# [Requirement]
Reproduce, without alteration, the lines of the material below that run from the line containing "common name: Acanthaceae" through the line containing "scientific name: Anaphalis margaritacea", both lines included. Output nothing else.

# [Supplied data]
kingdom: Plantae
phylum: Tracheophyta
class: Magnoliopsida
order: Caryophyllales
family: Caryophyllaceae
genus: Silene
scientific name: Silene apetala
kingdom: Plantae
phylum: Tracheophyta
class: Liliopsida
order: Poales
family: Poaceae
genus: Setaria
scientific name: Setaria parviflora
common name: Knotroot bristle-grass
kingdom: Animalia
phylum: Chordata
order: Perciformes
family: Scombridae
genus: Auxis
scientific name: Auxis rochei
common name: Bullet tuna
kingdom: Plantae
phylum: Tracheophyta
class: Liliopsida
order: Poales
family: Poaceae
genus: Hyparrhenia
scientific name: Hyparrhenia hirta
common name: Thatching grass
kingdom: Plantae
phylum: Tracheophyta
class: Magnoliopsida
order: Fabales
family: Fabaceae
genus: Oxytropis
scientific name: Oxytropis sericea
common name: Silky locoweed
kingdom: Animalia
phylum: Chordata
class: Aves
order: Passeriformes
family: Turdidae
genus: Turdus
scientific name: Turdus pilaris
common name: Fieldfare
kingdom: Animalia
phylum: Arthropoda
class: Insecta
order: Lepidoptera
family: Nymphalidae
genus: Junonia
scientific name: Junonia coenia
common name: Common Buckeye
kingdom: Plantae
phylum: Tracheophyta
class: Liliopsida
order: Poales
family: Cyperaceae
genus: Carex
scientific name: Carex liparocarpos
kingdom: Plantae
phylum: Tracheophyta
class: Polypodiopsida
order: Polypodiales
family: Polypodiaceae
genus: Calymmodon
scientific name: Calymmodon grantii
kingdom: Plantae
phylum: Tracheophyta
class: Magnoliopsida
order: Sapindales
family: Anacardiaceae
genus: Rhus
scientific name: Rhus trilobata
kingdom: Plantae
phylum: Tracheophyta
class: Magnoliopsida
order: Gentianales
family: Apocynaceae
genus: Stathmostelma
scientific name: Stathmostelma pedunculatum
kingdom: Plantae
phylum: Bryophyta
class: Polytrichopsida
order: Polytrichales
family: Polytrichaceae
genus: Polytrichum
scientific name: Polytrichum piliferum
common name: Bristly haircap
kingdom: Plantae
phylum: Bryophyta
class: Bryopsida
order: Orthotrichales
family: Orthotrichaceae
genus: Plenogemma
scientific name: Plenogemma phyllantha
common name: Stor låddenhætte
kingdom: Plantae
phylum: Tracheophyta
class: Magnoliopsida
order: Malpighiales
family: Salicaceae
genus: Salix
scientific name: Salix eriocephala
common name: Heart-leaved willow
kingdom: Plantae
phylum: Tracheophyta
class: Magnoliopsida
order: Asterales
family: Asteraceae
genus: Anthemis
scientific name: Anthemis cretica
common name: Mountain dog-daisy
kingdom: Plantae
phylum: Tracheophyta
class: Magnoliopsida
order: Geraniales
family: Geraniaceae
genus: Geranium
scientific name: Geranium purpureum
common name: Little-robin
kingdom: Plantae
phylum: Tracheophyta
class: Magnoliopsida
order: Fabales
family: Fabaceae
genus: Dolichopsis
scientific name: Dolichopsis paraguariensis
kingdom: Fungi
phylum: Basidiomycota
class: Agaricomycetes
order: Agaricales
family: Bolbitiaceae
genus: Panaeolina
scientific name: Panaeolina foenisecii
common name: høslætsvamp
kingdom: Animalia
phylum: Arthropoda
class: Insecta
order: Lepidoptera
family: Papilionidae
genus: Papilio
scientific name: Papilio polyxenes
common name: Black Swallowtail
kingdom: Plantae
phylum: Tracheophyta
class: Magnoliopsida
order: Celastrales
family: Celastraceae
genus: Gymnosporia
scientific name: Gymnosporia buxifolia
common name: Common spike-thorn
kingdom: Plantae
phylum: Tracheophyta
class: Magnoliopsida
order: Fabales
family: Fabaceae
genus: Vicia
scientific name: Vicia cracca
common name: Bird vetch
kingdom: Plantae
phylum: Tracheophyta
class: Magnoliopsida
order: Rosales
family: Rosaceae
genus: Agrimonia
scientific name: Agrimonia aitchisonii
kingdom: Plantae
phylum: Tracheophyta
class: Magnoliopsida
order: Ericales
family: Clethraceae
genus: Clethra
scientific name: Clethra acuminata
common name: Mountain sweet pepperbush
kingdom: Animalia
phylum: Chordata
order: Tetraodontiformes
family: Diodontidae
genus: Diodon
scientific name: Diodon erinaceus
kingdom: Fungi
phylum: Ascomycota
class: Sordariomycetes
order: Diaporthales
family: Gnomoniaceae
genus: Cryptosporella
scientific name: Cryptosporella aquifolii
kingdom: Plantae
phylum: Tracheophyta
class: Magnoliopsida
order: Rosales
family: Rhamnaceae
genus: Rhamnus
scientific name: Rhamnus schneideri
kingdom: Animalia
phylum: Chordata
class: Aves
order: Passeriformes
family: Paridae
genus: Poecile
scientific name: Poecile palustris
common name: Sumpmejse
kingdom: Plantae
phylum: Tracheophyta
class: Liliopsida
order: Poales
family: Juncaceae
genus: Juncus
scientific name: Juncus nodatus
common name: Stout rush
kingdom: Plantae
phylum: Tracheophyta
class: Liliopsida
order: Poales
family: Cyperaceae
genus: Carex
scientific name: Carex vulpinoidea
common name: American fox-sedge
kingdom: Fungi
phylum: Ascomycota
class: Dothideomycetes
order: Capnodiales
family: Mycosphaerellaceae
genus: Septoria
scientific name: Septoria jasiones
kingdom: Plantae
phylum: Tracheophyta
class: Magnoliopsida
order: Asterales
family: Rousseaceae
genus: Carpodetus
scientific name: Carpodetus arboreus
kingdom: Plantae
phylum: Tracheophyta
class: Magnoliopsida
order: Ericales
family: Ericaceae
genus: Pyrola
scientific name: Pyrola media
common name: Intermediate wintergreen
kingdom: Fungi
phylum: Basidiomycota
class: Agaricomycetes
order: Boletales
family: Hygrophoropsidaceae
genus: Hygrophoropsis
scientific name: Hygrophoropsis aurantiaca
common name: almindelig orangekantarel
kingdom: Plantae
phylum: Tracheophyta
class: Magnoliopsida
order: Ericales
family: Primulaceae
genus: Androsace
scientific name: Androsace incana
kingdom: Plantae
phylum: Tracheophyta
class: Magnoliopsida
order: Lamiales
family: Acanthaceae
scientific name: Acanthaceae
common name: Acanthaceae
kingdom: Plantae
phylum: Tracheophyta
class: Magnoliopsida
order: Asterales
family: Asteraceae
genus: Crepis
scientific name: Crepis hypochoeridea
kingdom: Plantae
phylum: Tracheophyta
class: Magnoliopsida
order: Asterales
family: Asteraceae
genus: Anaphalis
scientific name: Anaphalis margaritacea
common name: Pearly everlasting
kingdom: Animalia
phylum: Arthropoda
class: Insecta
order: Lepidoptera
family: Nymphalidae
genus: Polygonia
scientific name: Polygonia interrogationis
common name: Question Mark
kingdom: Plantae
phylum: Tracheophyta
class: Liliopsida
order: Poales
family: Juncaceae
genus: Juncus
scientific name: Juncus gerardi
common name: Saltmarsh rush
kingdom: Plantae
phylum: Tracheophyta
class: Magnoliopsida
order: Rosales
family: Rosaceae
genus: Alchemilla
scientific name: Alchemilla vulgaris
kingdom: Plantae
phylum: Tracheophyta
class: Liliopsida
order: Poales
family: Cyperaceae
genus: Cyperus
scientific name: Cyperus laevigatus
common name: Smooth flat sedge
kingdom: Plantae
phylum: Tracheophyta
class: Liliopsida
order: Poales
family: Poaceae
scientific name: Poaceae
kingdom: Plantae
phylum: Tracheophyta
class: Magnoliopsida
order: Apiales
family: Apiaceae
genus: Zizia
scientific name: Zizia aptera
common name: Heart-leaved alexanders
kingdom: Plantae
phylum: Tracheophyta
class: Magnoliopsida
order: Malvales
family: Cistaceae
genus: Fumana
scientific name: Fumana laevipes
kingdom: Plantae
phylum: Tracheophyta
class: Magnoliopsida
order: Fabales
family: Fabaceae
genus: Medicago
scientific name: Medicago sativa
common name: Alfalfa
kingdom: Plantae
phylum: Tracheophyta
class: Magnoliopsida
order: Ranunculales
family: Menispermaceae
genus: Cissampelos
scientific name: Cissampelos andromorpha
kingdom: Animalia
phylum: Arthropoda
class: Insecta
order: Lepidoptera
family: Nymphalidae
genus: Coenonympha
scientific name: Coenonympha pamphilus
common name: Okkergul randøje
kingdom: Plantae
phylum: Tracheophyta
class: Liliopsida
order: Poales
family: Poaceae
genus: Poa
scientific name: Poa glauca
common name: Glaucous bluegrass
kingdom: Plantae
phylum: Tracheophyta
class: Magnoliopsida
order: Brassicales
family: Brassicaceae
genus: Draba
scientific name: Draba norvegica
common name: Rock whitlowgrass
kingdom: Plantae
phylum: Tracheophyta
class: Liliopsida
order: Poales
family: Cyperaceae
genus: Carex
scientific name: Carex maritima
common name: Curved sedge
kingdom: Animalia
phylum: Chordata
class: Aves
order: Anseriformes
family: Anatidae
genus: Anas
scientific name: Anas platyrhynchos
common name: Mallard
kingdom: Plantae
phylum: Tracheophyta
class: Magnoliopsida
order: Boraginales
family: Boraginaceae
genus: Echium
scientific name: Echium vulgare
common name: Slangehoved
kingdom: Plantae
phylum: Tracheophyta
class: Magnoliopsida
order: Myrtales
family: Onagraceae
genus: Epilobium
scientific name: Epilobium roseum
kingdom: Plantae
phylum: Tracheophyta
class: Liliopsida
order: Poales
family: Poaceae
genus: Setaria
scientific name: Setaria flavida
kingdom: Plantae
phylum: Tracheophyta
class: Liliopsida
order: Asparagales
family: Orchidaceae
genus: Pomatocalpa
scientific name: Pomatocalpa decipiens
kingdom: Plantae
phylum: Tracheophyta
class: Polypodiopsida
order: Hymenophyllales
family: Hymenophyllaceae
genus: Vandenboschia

# [Finished task]
common name: Acanthaceae
kingdom: Plantae
phylum: Tracheophyta
class: Magnoliopsida
order: Asterales
family: Asteraceae
genus: Crepis
scientific name: Crepis hypochoeridea
kingdom: Plantae
phylum: Tracheophyta
class: Magnoliopsida
order: Asterales
family: Asteraceae
genus: Anaphalis
scientific name: Anaphalis margaritacea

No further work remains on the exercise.